Auckland is deciding where the next generation of homes will go. Plan Change 120 is a proposal to rewrite the city’s planning rules. It would concentrate new housing near train stations and town centres. Further submissions open later this month.
The outcome will shape whether the next generation can afford to live in the city where they grew up.
Opponents say there is no point zoning for more homes unless the pipes and roads are already in place. Councillors Christine Fletcher and Troy Churton made this case in the NZ Herald. It sounds responsible.
But we can test this claim. Land prices tell us what is actually scarce.
Think about two paddocks at Auckland’s edge. One sits just inside the urban boundary, the other just outside. Same soil, same weather, same distance from town. The only real difference is that one has permission to become housing and the other does not.
If permission were abundant, developers would not pay much more for the urban section. They could always go next door. So, any large gap between the two prices tells us that permission itself is scarce.
What do the numbers show?
Te Waihanga, the government’s infrastructure agency, found that Auckland’s urban land sells for nearly $1,300 per square metre more than rural land nearby. On a standard 600 square metre section, that premium adds up to roughly $780,000.
To be clear, the money is not for better soil or a nicer view. That is what it costs to get permission to build in Auckland.
Councillors can claim that the city has zoned enough land for housing. Prices suggest otherwise.
Even if you accept that infrastructure matters, pulling back permission now does not keep options open. It forecloses them.

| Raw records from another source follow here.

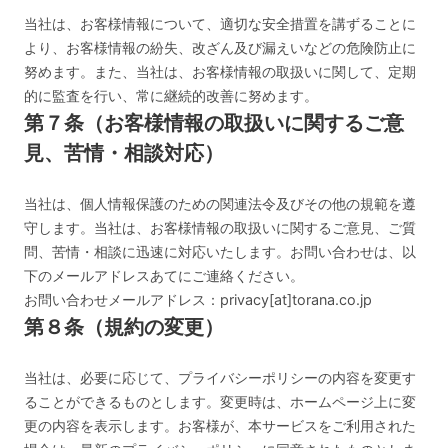
当社は、お客様情報について、適切な安全措置を講ずることに
より、お客様情報の紛失、改ざん及び漏えいなどの危険防止に
努めます。また、当社は、お客様情報の取扱いに関して、定期
的に監査を行い、常に継続的改善に努めます。
第７条（お客様情報の取扱いに関するご意
見、苦情・相談対応）
当社は、個人情報保護のための関連法令及びその他の規範を遵
守します。当社は、お客様情報の取扱いに関するご意見、ご質
問、苦情・相談に迅速に対応いたします。お問い合わせは、以
下のメールアドレスあてにご連絡ください。
お問い合わせメールアドレス：privacy[at]torana.co.jp
第８条（規約の変更）
当社は、必要に応じて、プライバシーポリシーの内容を変更す
ることができるものとします。変更時は、ホームページ上に変
更の内容を表示します。お客様が、本サービスをご利用された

Getting permission back later means another plan change, more delays, more years of hearings and appeals. Developers see the uncertainty and hold back today. Fewer homes get built. Prices stay higher than they need to be.
And the premise that Auckland lacks infrastructure is outdated anyway. The City Rail Link opens later this year. A massive new wastewater tunnel is nearly finished. Both will serve exactly the areas where Plan Change 120 focuses on growth.
Plans should keep options open. Consents should confirm a site is ready, not reopen the question of whether homes belong there at all.
When someone wants to build homes, the default answer should be yes.
Auckland does not need to rediscover scarcity dressed up as prudence.